In a speech Tuesday afternoon to a union crowd in Pittsburgh, Obama said that addressing revenue streams is necessary.

"In a perfect world with unlimited resources nobody would have to pay any taxes," he said. "But that's not the world we live in. We live in a world where we have to make choices."

Asked last week if he is laying the groundwork to run against a "do-nothing Congress" -- a reprise of President Harry Truman's 1948 campaign -- Obama told reporters: "If Congress does something, then I can't run against a do-nothing Congress."

But "if Congress does nothing," he added, "I think the American people will run them out of town."

With the economy remaining shaky and unemployment hovering above 9%, the economy is virtually certain to be the dominant issue of next year's presidential campaign. Obama has touted his new plan in a series of campaign-style speeches across the country over the past couple of weeks.

"Instead of trying to get compromise, (Obama's) embracing conflict," House Budget Committee Chairman Paul Ryan, R-Wisconsin, said Sunday on NBC's "Meet the Press."

The president is "running around the country campaigning on a bill that he knows won't pass -- he can't even get it out of the Senate right now -- rather than working with us on ideas that we agree on that would actually help create jobs."

"We want to go with ideas that work," Ryan declared.

The largest measure in the package is the expanded payroll tax cut, which comes at a projected cost of $265 billion. Employees normally pay 6.2% on their first $106,800 of wages into Social Security, but they are now paying only 4.2%. That break is set to expire at the end of December, and Obama wants to cut the tax in half to 3.1%.

Republicans previously embraced the cut, but have increasingly questioned its economic merit.

A second key measure -- estimated to cost roughly $44 billion -- is the extension of emergency jobless benefits to help the long-term unemployed. Lawmakers first expanded benefits to cover 99 weeks in 2009, and have since reauthorized the expansion five times.

McConnell has also blasted the bill as a whole, calling it a rehash of Obama's 2009 economic stimulus plan.
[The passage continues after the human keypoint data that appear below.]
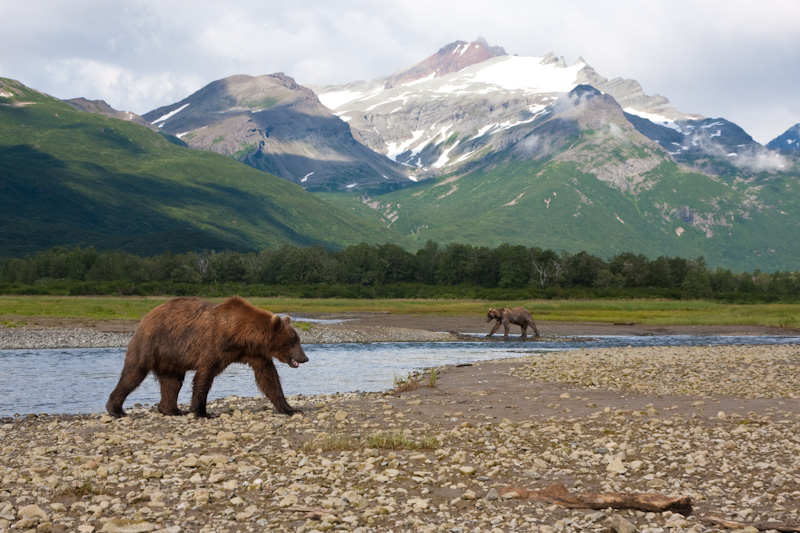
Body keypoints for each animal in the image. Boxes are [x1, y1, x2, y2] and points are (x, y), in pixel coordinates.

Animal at [106, 296, 306, 416]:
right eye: (294, 341)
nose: (305, 358)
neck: (241, 335)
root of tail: (146, 317)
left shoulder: (254, 353)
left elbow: (268, 376)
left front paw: (290, 408)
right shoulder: (215, 345)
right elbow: (205, 374)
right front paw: (202, 412)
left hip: (171, 358)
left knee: (172, 382)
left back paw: (172, 410)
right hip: (152, 343)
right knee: (134, 373)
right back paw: (116, 409)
Democrats insist that measure helped prevent a more serious economic meltdown, while top Republicans have characterized it as a failure that did little beyond adding to the federal government's skyrocketing debt.
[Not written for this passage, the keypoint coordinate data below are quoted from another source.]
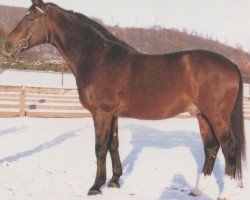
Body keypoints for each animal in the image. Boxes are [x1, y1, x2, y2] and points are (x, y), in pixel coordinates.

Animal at [4, 0, 245, 198]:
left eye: (31, 18)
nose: (8, 44)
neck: (98, 58)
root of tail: (232, 65)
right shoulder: (113, 114)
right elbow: (114, 144)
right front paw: (114, 181)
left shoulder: (101, 113)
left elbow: (100, 147)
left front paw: (95, 186)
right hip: (202, 115)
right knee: (211, 148)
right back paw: (197, 190)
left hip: (217, 116)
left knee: (229, 147)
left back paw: (225, 193)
"It reminds me of an old country saying at home that there's no education in the second kick of a mule," McConnell told Fox. "Our view is we've been there, we've done that, we know that doesn't work and we shouldn't do it again."

The 2009 measure "was a success in terms of job creation," House Minority Leader Nancy Pelosi, D-California, insisted later in the week. "It wasn't fully appreciated, but the fact is that it made a big difference."

The new proposal "is a much smaller package" but would be "a good start" in terms of job creation, she added.